There is broad agreement on a range of improvements that health experts have been advocating for some time, but that have been ignored in the “repeal and replace” circus. One of the main economic advisers on ACA, Zeke Emanuel, says three key changes are crucial, “Enforce the mandate; guarantee the subsidies to the insurance companies for cost-sharing, the deductibles and co-pays for families making less than $50,000; and make sure the insurance companies have risk corridors, so if they get too many sick patients, they’re protected against that.”

Finally, the ACA’s defenders should focus on productivity-enhancing innovation. As we wrote in 2014, “innovation is probably the least discussed aspect of health-care reform. Yet it is crucial to ‘bending’ the sector’s cost curve, because it enables the delivery of quality health care in cost-effective ways. Obamacare has provided powerful new incentives for such innovation.”

Many states are leading the way by experimenting with new models that focus on delivering better patient outcomes at lower cost. Six states have received “demonstration waivers” in their Medicaid expansion programs in a wide variety of areas, including premiums, cost-sharing arrangements, and delivery systems. Over half the states are leveraging the $1 billion earmarked in the ACA for the Center for Medicare and Medicaid Innovation to encourage state-level experimentation.

Recently, Hawaii became the first state to receive an ACA “state innovation waiver,” introduced in 2017. Eleven other states are developing waiver proposals. This provision provides broad flexibility to states to redesign their health insurance and delivery systems, so long as innovations do not leave more people uninsured, make coverage less affordable or comprehensive, or increase the federal deficit. A state could use its ACA funding to provide coverage under a state-run program, and some states are considering a single-payer approach.

Many states – whether Republican, like Arkansas and Tennessee, or Democratic, like California and Massachusetts – are already showing signs of success in producing better health outcomes at lower cost. With little action likely to occur at the federal level, states must accelerate these early experiments and use their market power as insurance purchasers for Medicaid clients and state employees to push for reference pricing, quality improvements, and cost transparency. They can also accelerate the move toward lower-cost care-delivery systems, like medical homes, and away from fee-for-service pricing to simpler bundled pricing for many procedures.

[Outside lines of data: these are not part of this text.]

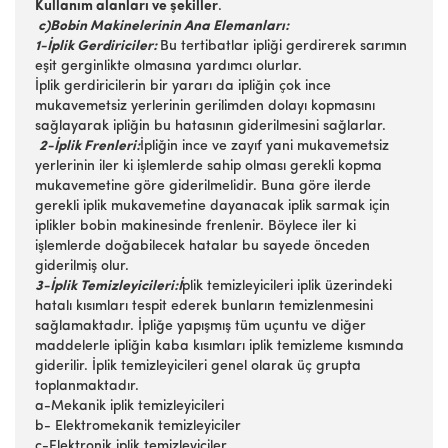
Kullanım alanları ve şekiller
.
c)Bobin Makinelerinin Ana Elemanları:
1-İplik Gerdiriciler:
Bu tertibatlar ipliği gerdirerek sarımın
eşit gerginlikte olmasına yardımcı olurlar.
İplik gerdiricilerin bir yararı da ipliğin çok ince
mukavemetsiz yerlerinin gerilimden dolayı kopmasını
sağlayarak ipliğin bu hatasının giderilmesini sağlarlar.
2-İplik Frenleri:
İpliğin ince ve zayıf yani mukavemetsiz
yerlerinin iler ki işlemlerde sahip olması gerekli kopma
mukavemetine göre giderilmelidir. Buna göre ilerde
gerekli iplik mukavemetine dayanacak iplik sarmak için
iplikler bobin makinesinde frenlenir. Böylece iler ki
işlemlerde doğabilecek hatalar bu sayede önceden
giderilmiş olur.
3-İplik Temizleyicileri:İ
plik temizleyicileri iplik üzerindeki
hatalı kısımları tespit ederek bunların temizlenmesini
sağlamaktadır. İpliğe yapışmış tüm uçuntu ve diğer
maddelerle ipliğin kaba kısımları iplik temizleme kısmında
giderilir. İplik temizleyicileri genel olarak üç grupta
toplanmaktadır.
a-Mekanik iplik temizleyicileri
b- Elektromekanik temizleyiciler
c-Elektronik iplik temizleyiciler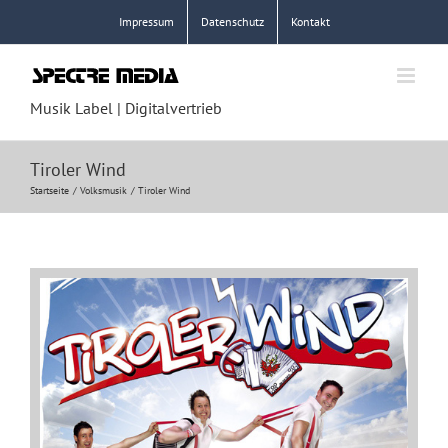
Zum
Impressum
Datenschutz
Kontakt
Inhalt
springen
Musik Label | Digitalvertrieb
Tiroler Wind
Startseite
Volksmusik
Tiroler Wind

Even ACA proponents know that Obamacare needs improvement. Solutions are available, and they are to be found not in disingenuous grandstanding about socialism, but in innovations that leverage the federalist flexibility that is a defining feature of US democracy.

Laura Tyson, a former chair of the US President’s Council of Economic Advisers, is a professor at the Haas School of Business at the University of California, Berkeley, and a senior adviser at the Rock Creek Group. Lenny Mendonca, Senior Fellow at the Presidio Institute, is Senior Partner Emeritus at McKinsey & Company.